La Russie a signé en 2000 - mais n'a jamais ratifié - le Statut de Rome créant la CPI, tout comme 31 autres Etats, dont les Etats-Unis et Israël. Ce texte définit les crimes internationaux sur lesquels la Cour a un pouvoir juridictionnel.
 
Il s'agit notamment des crimes de génocide, des crimes de guerre, des crimes contre l'humanité ainsi que des crimes d'agression si ceux-ci ont lieu sur le territoire d'un État partie ou par l'un de ses ressortissants. La Cour peut cependant avoir compétence sur des crimes si le Conseil de sécurité des Nations unies le lui autorise.
 
Appel de la CPI
 
«Ne partez pas», a déclaré mercredi le président de l'Assemblée des Etats parties au statut de Rome, traité fondateur de la Cour pénale internationale (CPI). Il lançait ce «message solennel» aux trois pays africains qui ont récemment annoncé leur retrait de la CPI.
 
Le «puissant sentiment d'injustice» des Etats africains qui accusent la Cour de persécution envers les Africains «a pris les contours d'une crise qu'il faut vite circonscrire depuis le retrait de trois Etats», a plaidé Sidiki Kaba à l'ouverture de la quinzième Assemblée des Etats parties à La Haye.
 
Lundi, la Gambie a officiellement notifié son retrait de la CPI auprès des Nations unies, après l'Afrique du Sud et le Burundi en octobre.

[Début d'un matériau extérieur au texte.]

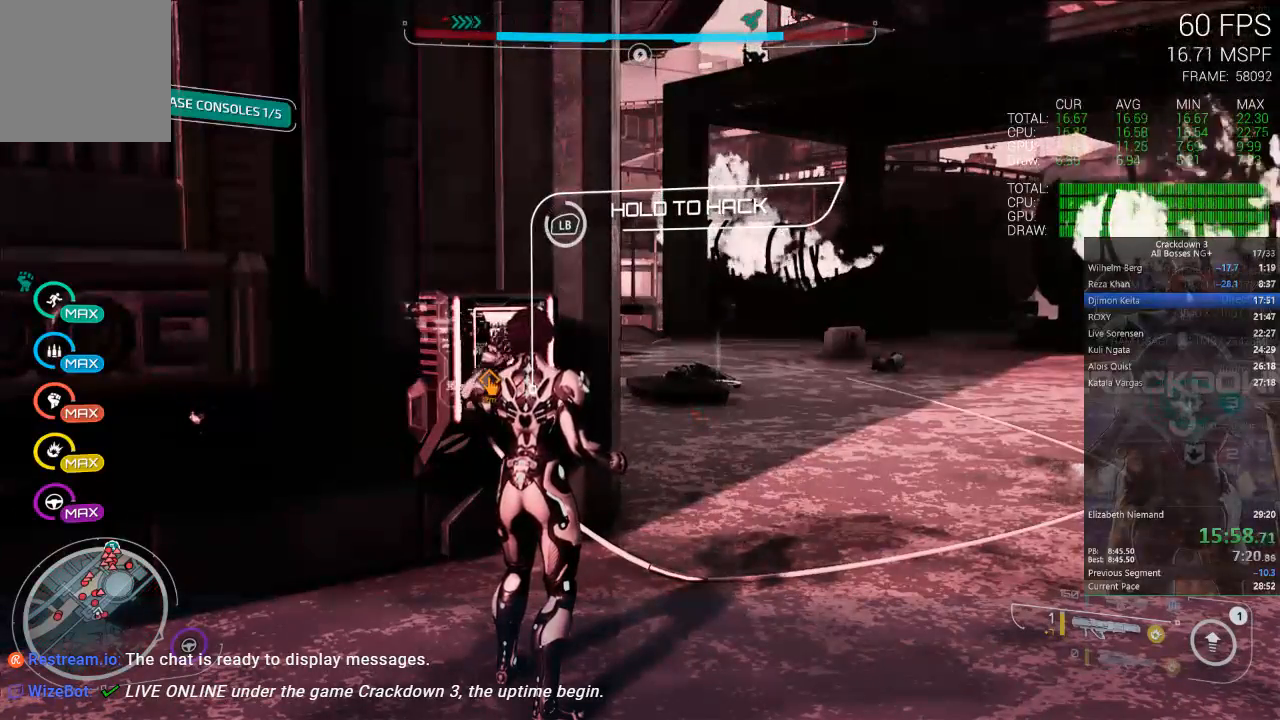
{"dt_ms": 500, "buttons": ["L1"], "left_stick": "center", "right_stick": "center", "events": []}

Le retrait des trois pays, représentés à l'Assemblée de la CPI par une délégation, doit prendre effet un an après la réception de cette notification. «Je voudrais leur dire qu'ils ont été entendus», a ajouté Sidiki Kaba, parlant de «critiques légitimes».
 
Encadrer le droit de veto
 
Fondée en 2002, «la Cour traverse un sale temps. On ne peut pas nier que c'est un moment difficile, mais je suis optimiste, je crois aux vertus d'un dialogue constructif au sein de cette assemblée», a poursuivi celui qui est aussi ministre sénégalais de la Justice.
 
Dénonçant lui-même une «justice à géométrie variable», le président de l'Assemblée a émis le souhait de «réformer la gouvernance mondiale». «Le droit de veto ne doit pas être un privilège, il doit être une lourde responsabilité, il doit être encadré quand il y a des crimes de masse», a-t-il souligné, parlant de «deux poids, deux mesures».
 
«La CPI elle-même est victime de cette situation», a ajouté Sidiki Kaba. Alors que la CPI ne peut enquêter dans un pays non membre qu'avec l'autorisation du Conseil de sécurité de l'ONU, les vetos de la Russie et de la Chine ont en effet bloqué plusieurs tentatives pour référer la situation en Syrie, Etat non partie au Statut de Rome, à la CPI.
 
Une justice pour tous
 
Le président de l'Assemblée souhaite également renforcer les moyens financiers, humains et logistiques pour les enquêtes menées par le bureau de la procureure. Il veut en outre travailler à l'universalité de la Cour et mieux la faire connaître via les réseaux sociaux.
 
«Dans un monde traversé par l'extrémisme violent et confronté à une menace aux contours diffus et dangereux, il est plus que nécessaire de définir une justice pour tous pour que nous puissions vivre dans la liberté et la paix», a conclu Sidiki Kaba.